(Reuters) – Lufthansa’s board approved plans on Wednesday to expand its budget flight operations against the backdrop of deteriorating relations with its pilots who are set for their tenth strike this year.
With the dust barely settled after this week’s two-day walkout that forced Lufthansa to cancel half its flights, affecting 150,000 passengers, pilots’ union Vereinigung Cockpit called another strike for Thursday.
However, this year’s 160 million euro ($198 million) hit to operating profit as a direct result of the dispute over proposed changes to an early retirement scheme is only the tip of the iceberg and highlights the difficulty facing traditional airlines aiming to cut costs to counter the threat to their survival from leaner rivals.
Lufthansa is battling to remain competitive in the face of budget carriers such as Ryanair and easyJet and Gulf operators including Emirates, Etihad and Qatar on lucrative long-haul routes.
Hence the company’s decision to push ahead with expansion of regional airline Eurowings, where costs are 40 percent below that of Lufthansa-branded operations, into a no-frills platform alongside its existing budget carrier Germanwings.

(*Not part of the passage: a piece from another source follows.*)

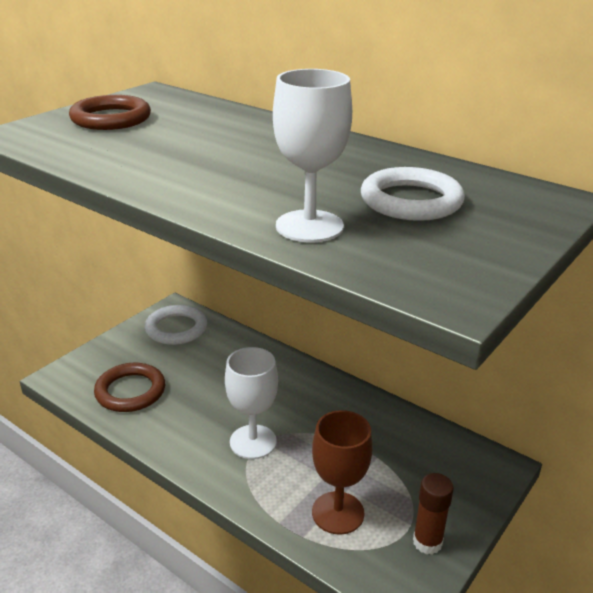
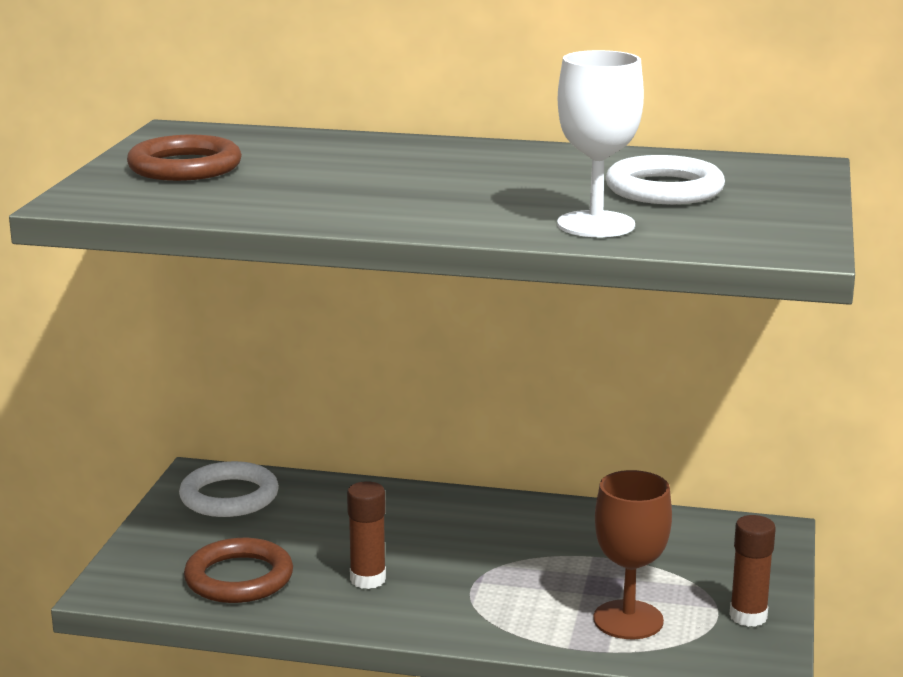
camera: 25 degrees left, 10 degrees down
white goblet [225,347,278,459] -> none
none -> brown glue stick [347,481,386,589]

Lufthansa, which traditionally targets mainly business customers, wants to chase faster market growth by boosting low-cost services to price-sensitive tourists, with Chief Executive Carsten Spohr vowing to remain strong despite pilot resistance.
The pilots, like peers at Air France, believe low-cost expansion could result in lower pay and worse conditions. Air France-KLM was forced to backtrack on plans to expand its low-cost brand, Transavia, in Europe following a two-week pilot strike in September.